| Exercise goal |
Only lines with the word "compliance" are wanted; copy each of them from the listing below.

[[ Exercise data open ]]

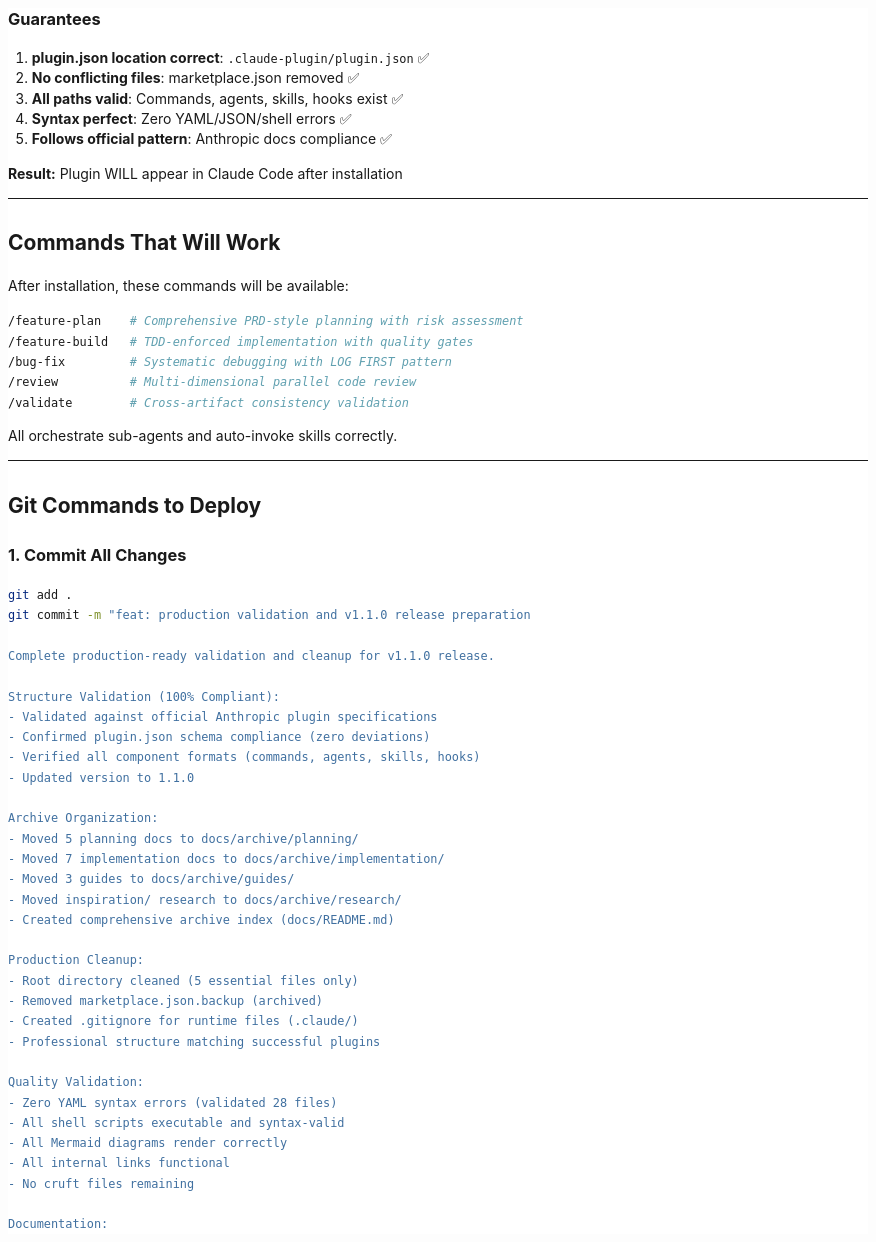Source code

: ### Guarantees

1. **plugin.json location correct**: `.claude-plugin/plugin.json` ✅
2. **No conflicting files**: marketplace.json removed ✅
3. **All paths valid**: Commands, agents, skills, hooks exist ✅
4. **Syntax perfect**: Zero YAML/JSON/shell errors ✅
5. **Follows official pattern**: Anthropic docs compliance ✅

**Result:** Plugin WILL appear in Claude Code after installation

---

## Commands That Will Work

After installation, these commands will be available:

```bash
/feature-plan    # Comprehensive PRD-style planning with risk assessment
/feature-build   # TDD-enforced implementation with quality gates
/bug-fix         # Systematic debugging with LOG FIRST pattern
/review          # Multi-dimensional parallel code review
/validate        # Cross-artifact consistency validation
```

All orchestrate sub-agents and auto-invoke skills correctly.

---

## Git Commands to Deploy

### 1. Commit All Changes

```bash
git add .
git commit -m "feat: production validation and v1.1.0 release preparation

Complete production-ready validation and cleanup for v1.1.0 release.

Structure Validation (100% Compliant):
- Validated against official Anthropic plugin specifications
- Confirmed plugin.json schema compliance (zero deviations)
- Verified all component formats (commands, agents, skills, hooks)
- Updated version to 1.1.0

Archive Organization:
- Moved 5 planning docs to docs/archive/planning/
- Moved 7 implementation docs to docs/archive/implementation/
- Moved 3 guides to docs/archive/guides/
- Moved inspiration/ research to docs/archive/research/
- Created comprehensive archive index (docs/README.md)

Production Cleanup:
- Root directory cleaned (5 essential files only)
- Removed marketplace.json.backup (archived)
- Created .gitignore for runtime files (.claude/)
- Professional structure matching successful plugins

Quality Validation:
- Zero YAML syntax errors (validated 28 files)
- All shell scripts executable and syntax-valid
- All Mermaid diagrams render correctly
- All internal links functional
- No cruft files remaining

Documentation:
```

[[ Exercise data closed ]]

| Answer box |
5. **Follows official pattern**: Anthropic docs compliance ✅
- Confirmed plugin.json schema compliance (zero deviations)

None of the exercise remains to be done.